During the hearing in St. Paul, Minnesota, a federal prosecutor said that, as part of the plea deal, they would seek a 25 year prison sentence, which would run concurrent to Chauvin’s 22.5-year state sentence (a judge will still finalize the full length of Chauvin’s sentence). Chauvin will serve his time in a federal penitentiary.
A lawyer for Chauvin did not immediately return Rolling Stone‘s request for comment. Neither did representatives for the Department of Justice.
Chauvin is also facing two additional civil rights charges related to a 2017 incident where he allegedly knelt on a teenager’s neck and hit him with a flashlight; he has pleaded not guilty to those charges and has not changed that plea.

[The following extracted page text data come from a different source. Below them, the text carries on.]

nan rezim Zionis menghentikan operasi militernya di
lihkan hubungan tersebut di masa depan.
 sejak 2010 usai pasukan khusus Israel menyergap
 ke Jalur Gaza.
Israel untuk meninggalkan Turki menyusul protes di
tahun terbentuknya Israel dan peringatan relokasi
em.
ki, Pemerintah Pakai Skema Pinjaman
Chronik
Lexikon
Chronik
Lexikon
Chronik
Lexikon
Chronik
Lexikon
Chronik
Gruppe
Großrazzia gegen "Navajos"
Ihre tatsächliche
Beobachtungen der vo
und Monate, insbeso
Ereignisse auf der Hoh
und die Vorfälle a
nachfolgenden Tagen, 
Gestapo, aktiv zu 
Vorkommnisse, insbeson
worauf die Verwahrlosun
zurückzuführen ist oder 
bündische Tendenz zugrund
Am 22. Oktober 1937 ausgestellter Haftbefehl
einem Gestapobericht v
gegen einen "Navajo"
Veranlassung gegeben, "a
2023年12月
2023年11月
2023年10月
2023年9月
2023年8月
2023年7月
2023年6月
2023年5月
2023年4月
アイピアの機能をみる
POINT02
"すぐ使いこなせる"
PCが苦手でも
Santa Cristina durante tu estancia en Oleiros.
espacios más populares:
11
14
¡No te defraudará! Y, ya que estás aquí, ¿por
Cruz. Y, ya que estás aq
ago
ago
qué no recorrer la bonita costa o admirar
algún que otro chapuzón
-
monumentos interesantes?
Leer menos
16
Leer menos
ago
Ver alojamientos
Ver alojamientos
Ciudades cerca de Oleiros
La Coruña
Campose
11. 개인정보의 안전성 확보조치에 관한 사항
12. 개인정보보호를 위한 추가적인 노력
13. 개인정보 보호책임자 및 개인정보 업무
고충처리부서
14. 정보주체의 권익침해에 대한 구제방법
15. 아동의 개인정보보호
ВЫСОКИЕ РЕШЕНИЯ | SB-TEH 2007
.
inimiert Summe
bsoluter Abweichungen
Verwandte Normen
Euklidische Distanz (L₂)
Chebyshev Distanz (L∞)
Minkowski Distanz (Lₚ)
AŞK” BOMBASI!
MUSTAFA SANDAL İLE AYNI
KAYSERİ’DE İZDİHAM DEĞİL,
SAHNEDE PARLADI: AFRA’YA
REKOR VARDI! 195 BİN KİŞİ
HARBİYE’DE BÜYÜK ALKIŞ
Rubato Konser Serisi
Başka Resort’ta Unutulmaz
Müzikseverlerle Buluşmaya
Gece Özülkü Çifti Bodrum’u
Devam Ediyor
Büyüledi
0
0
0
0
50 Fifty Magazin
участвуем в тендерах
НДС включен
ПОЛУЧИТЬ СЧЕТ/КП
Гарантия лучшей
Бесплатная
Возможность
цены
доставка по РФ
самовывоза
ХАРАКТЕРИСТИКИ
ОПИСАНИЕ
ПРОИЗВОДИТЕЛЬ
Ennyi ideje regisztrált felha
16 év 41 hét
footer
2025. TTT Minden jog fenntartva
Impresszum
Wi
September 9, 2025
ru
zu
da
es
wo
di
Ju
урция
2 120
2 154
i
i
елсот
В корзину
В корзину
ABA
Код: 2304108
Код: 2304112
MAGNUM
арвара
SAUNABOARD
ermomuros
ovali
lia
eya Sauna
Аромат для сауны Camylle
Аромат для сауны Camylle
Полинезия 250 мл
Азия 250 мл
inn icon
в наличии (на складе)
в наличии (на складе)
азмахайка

While the federal guilty plea will likely add some additional years to Chauvin’s 22.5-year state sentence for murder, he could have garnered a much longer term — potentially life — had he gone to trial and been convicted. In pleading guilty to the federal charges and serving his time in a federal prison, he will also avoid a state penitentiary, where he could have potentially been around people he was responsible for incarcerating.
Since his conviction on murder charges in April, Chauvin has been locked up in solitary confinement at Minneosta’s lone maximum security state prison. He is in the process of appealing his murder conviction.
As for the other three officers — Thomas Lane, J. Kueng and Tou Thao — charged in relation to Floyd’s death, no trial date has been set yet for the federal civil rights case against them. The trio, however, will stand trial in March 2022 on separate charges that they aided and abetted Floyd’s death.